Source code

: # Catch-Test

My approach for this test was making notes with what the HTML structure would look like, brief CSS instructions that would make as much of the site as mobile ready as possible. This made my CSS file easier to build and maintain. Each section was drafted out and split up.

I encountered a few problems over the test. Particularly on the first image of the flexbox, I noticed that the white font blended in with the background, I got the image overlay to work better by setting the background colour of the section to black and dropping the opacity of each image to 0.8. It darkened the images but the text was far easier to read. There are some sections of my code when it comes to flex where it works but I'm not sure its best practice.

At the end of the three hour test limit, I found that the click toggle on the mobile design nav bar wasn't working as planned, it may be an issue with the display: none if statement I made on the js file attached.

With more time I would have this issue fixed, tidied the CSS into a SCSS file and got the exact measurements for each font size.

-------

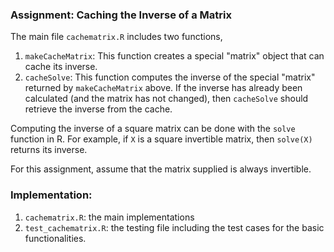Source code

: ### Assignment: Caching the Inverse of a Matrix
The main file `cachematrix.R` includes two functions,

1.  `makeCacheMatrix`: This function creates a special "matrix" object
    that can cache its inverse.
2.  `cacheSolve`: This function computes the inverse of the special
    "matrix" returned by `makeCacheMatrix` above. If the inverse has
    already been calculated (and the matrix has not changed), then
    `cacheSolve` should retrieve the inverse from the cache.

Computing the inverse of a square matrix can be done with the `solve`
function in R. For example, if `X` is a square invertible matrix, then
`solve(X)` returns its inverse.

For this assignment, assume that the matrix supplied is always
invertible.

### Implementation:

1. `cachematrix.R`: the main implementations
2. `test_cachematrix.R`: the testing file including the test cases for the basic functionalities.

-------

WHAT TO WORK ON
Express the lines of the entries from the line containing "the main implementations" up to and including the line containing "the basic functionalities." as a Markdown table with the columns Row and Line, leaving out any blank lines.

RESPONSE TO THE EXERCISE
| Row | Line |
|---|---|
| 1 | 1. `cachematrix.R`: the main implementations |
| 2 | 2. `test_cachematrix.R`: the testing file including the test cases for the basic functionalities. |